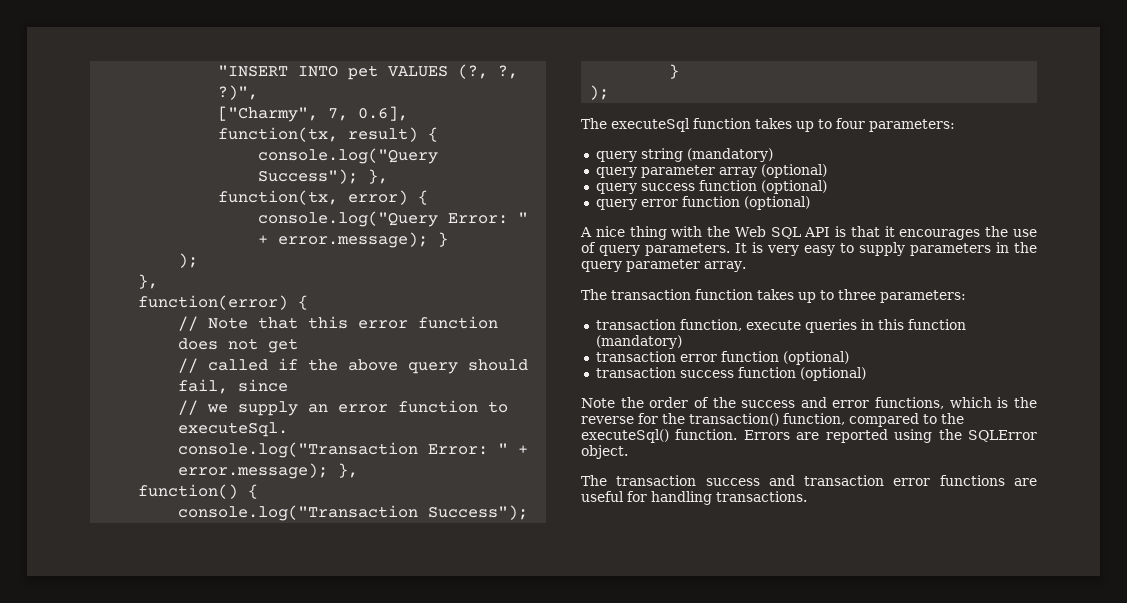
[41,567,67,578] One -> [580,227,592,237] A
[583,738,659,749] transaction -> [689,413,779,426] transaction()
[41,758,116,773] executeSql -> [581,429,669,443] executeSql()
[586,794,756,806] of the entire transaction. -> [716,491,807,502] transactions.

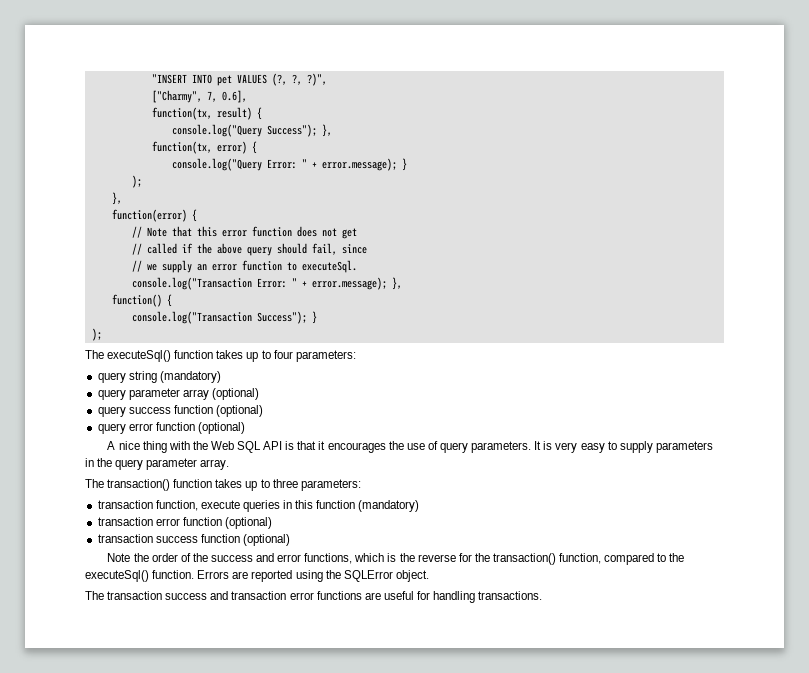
[611,118,690,132] executeSql -> [107,350,172,362] executeSql()
[611,289,691,300] transaction -> [107,479,171,491] transaction()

Prompt: Report how many lines above include "transaction". Nothing else.

Result: 3